Friday Bread Basket 8/8/25
I like them nice and flat
Table of Contents
Hello from the Wordloaf Friday Bread Basket, a weekly roundup of links and items relating to bread, baking, and grain. Just a heads up: Wordloaf is not taking it's usual August hiatus this year, but I am going to be on a foggy Canadian island with limited access to the internet for the next ten days, so my missives will be limited, at best. I'm finishing up an interview with Caddy-clasper baker Wayne Caddy, but I'm not sure when I'll be able to post it.
(Fried) fish evolution
Friend and Wordloaf reader Chris Bulow shared a link to a 2004 Charles Perry LA Times story about the (apparently) singular origins of crumb- & batter-coated fried fish and vegetables, which have their origins in Moorish Iberia. I for one am glad that at some point the recipe dropped the use of hair-tonic aromatics:
You’d think this clever idea would have occurred to lots of people, but it looks as if it was invented just once, in the Iberian Peninsula sometime in or before the 1200s, because the first description appears in a 13th century Moorish cookbook written in Arabic. The recipe for hut mu’affar starts with fillets of fish. (The fish has been lightly poached first to make the fillets easier to separate and bone.) It continues: “Then take ground bread crumbs or wheat flour and add eggs, pepper, coriander, cinnamon and spikenard, beating them all together. Roll the pieces of fish in it over and over, then fry in fresh oil until browned.”
This was served with an oil and vinegar dressing flavored with cumin and soy sauce, which sounds pretty good. The spices in the flour don’t sound bad to our tastes either ... except perhaps for the spikenard, a resinous aromatic mostly used in hair tonics.
The name hut mu’affar means “dusted fish.” So the original technique might have been to dip the fish in eggs and then “dust” it with the bread crumbs, rather than beating the eggs and crumbs together to make a batter.

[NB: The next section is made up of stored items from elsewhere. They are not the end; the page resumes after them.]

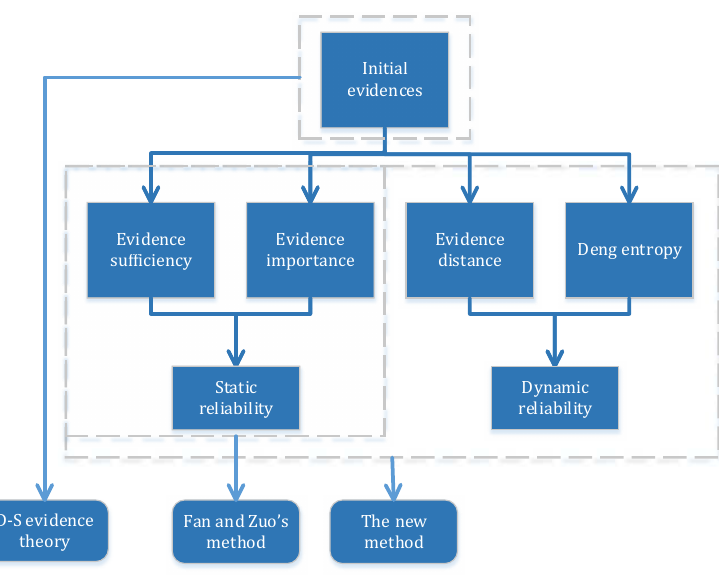
Figure 2. The relationship between Fan and Zuo’s method and the new method.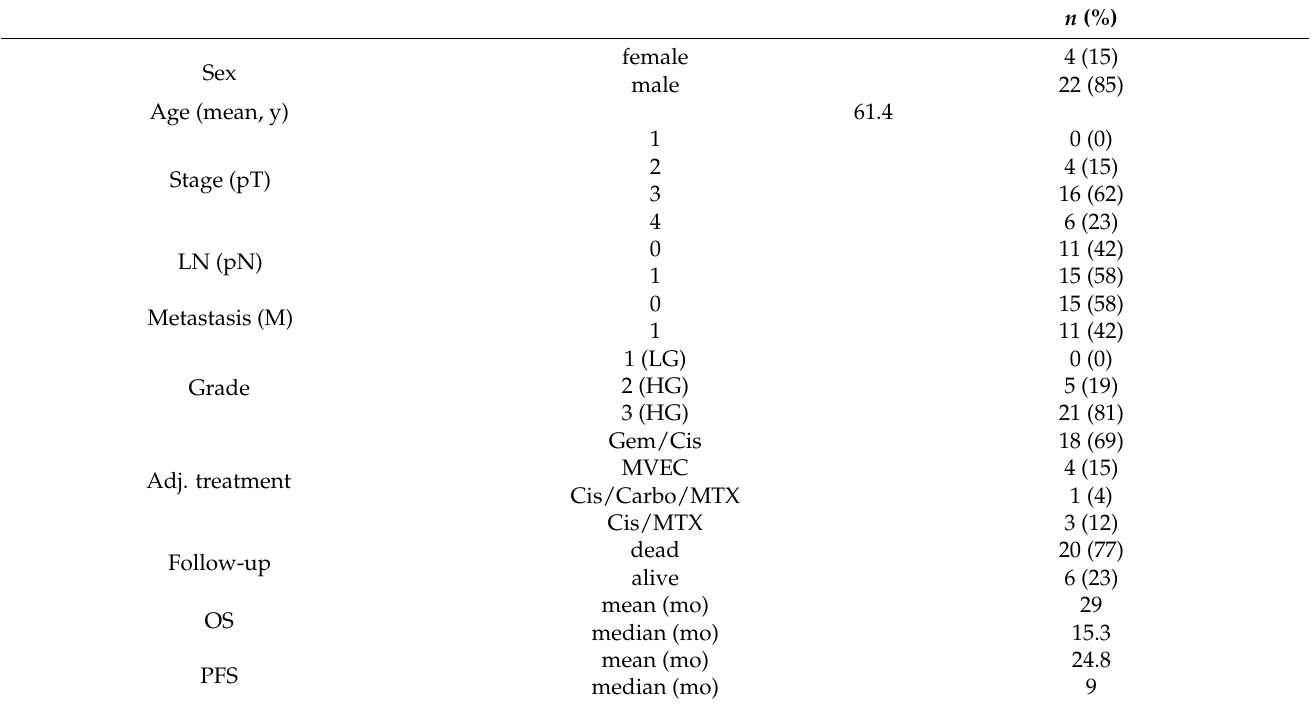
Table 1. Clinico-pathological data of the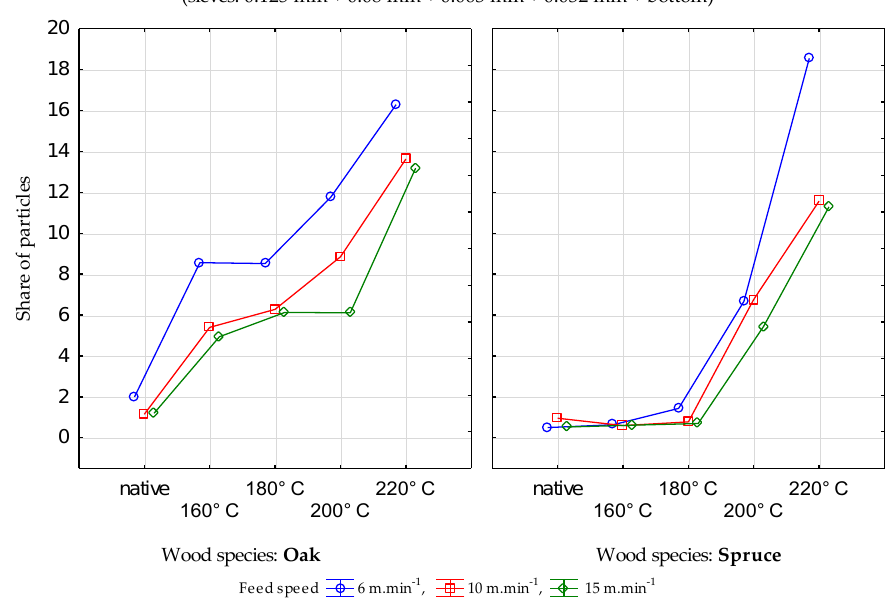
Figure 3. Percentage of particles in the mesh size 0.125 mm, 0.08 mm, 0.063 mm, 0.032 mm and the bottom—fine fraction depending upon temperature the modification of oak and spruce.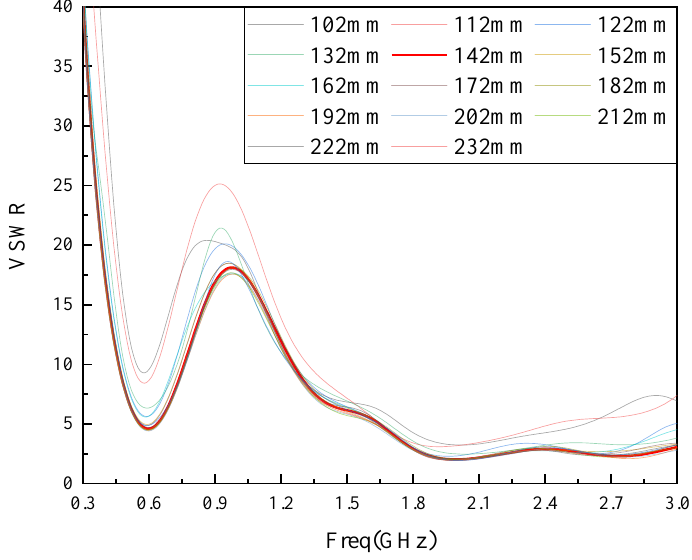
L Figure 1. L 2 parameter simulation optimization Figure 1. 2 parameter simulation optimization diagram.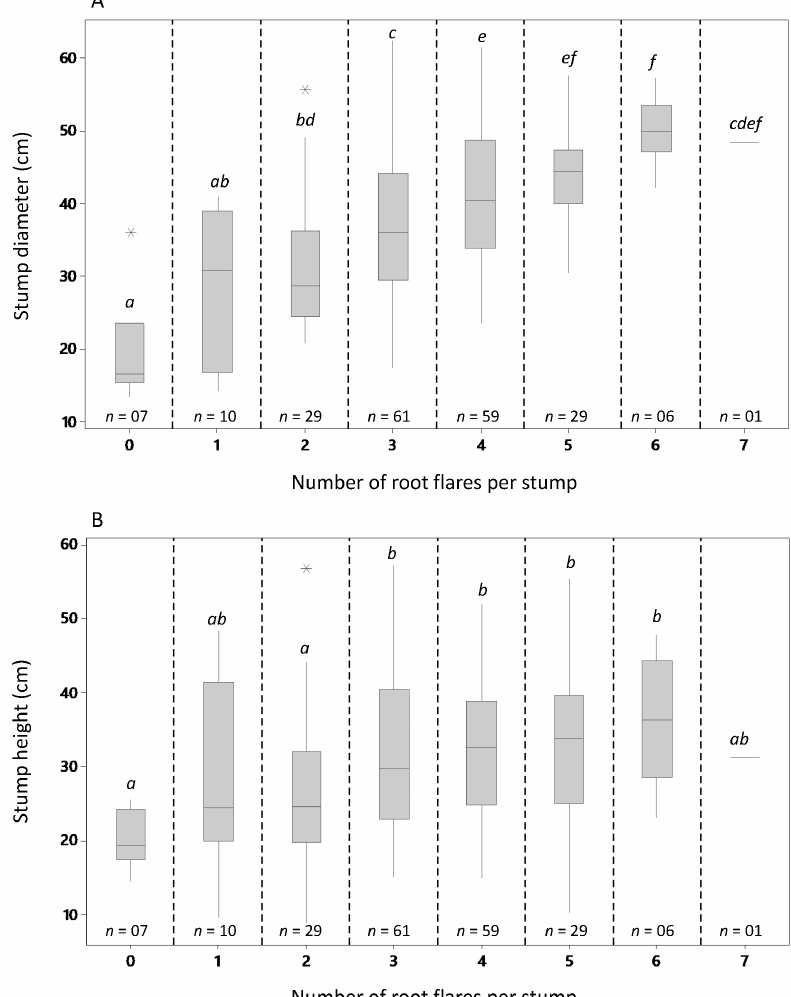
Figure 8. The influence of the number of root flares per stump on ( A ) stump diameter; and ( B ) stump height. Different lower case letters indicate a statistical difference at alpha 0.05 between the number of root flares per stump and stump diameter or height.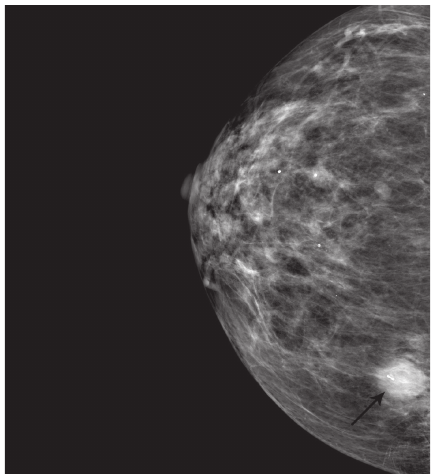
Figure 2: Mammographic image of the breast showing highly vascular spiculated hypoechoic mass measuring 1.35 cm × 1.46cm × 1.22 cm (arrow).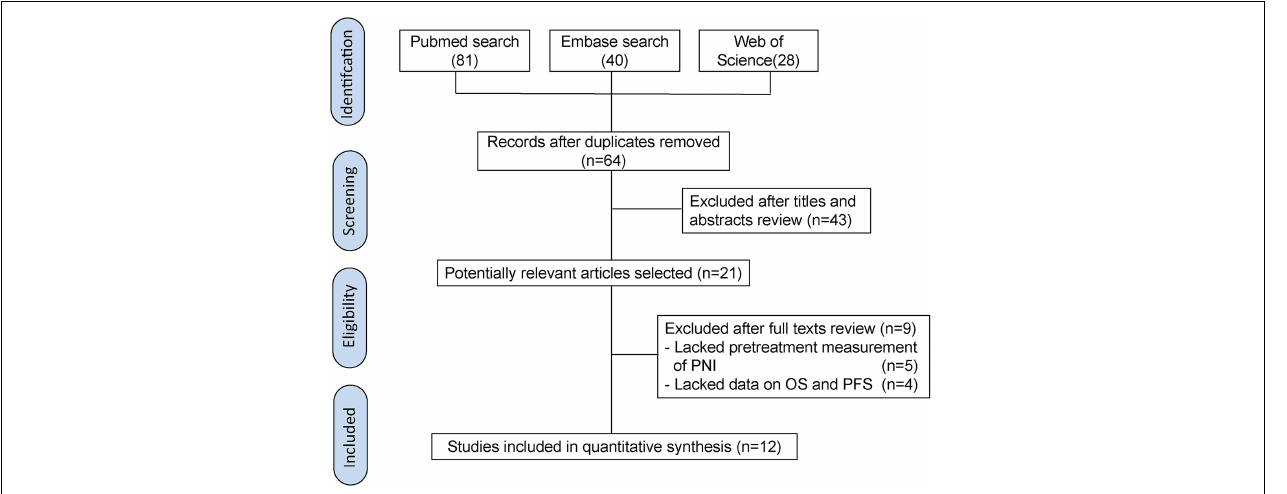
FIGURE 2 | Meta-analysis of impact of PNI on overall survival of patients treated with immune checkpoint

There’s not a huge difference, anyway, between mixing the crumbs and eggs in a bowl or on the surface of the fish. The two techniques are often found side by side.
Sun, sand, and sandwiches

I loved this idea from Marian Bull for making "pull-apart" beach sandwiches from a bag of King's Hawaiian rolls, the secret to which is pre-scoring the fixings before assembling the megawich:
There was something about the turkey sliders, which pulled apart easily with the squeeze of a sand-dusted hand. It may have been the level of mustard, or the sliced parmesan, or the chopped banana peppers, or simply the fact that we were on the beach, but it was likely all of this: the sandwich gestalt. Of course I had to try to recreate them the following weekend—I added a little mayonnaise (couldn’t help myself) and a layer of salami (why not), and again the beachgoers were happy.
One of the great pleasures of not having TikTok or Instagram on my phone (any and all family history of addiction [half WASP/half Irish Catholic] has funneled directly into my relationship with my phone and if I have TikTok on there I will be on it 8 hours a day and fall into an intense depression) is that someone will make a viral recipe and I will have no idea where it came from. I hear that this format of sandwich is popular in short-form videos, but it’s a little more fun to hold on to the ignorant belief that my friends invented this party trick. It is one of the greatest beach snacks I have ever made or consumed: communal, novel, punchy, easy to transport. Add the salami if you want! I wrote a recipe for it.

Sun's out, buns out

These Golden Corn & Blackberry Brioche buns from Nicola Lamb look very, very good, and the recipe she shared for it received the sort of thorough testing that is her trademark:
The first dough was a classic brioche, swapped to olive oil instead of butter for maximum squish. I cooked the polenta at a 1:5 cornmeal-to-milk ratio, then folded it into the dough with the wet ingredients. The oil was added toward the end, after initial gluten development. On paper, the hydration sat at 72% without including the polenta liquid, but jumped to 104% with it. Sounds like a recipe for soup, right?
In the second dough, I made a super-rich polenta, melting all the recipe’s butter directly into it and seasoning it generously. Here, the hydration was just 40% without the polenta liquid, and 97% with it. Again, potentially risky territory.
Surprisingly, both doughs behaved closer to their “without-polenta-liquid” hydrations. Cooked cornmeal clearly holds onto liquid far more tightly than wheat flour, since a dough with tangzhong at those effective hydration levels would be difficult to work with. That said, both doughs still felt about 10-15% more hydrated than expected, whilst still being manageable to handle.
Once proofed and baked, the same weight of dough made drastically different buns. The buttery polenta dough had a tighter, richer crumb and didn’t rise very much, while the version based on brioche was ultra airy.


(h/t Peter Barrett)
That’s it for this week’s bread basket. Have a peaceful, restful weekend. See you once I regain reliable internet access.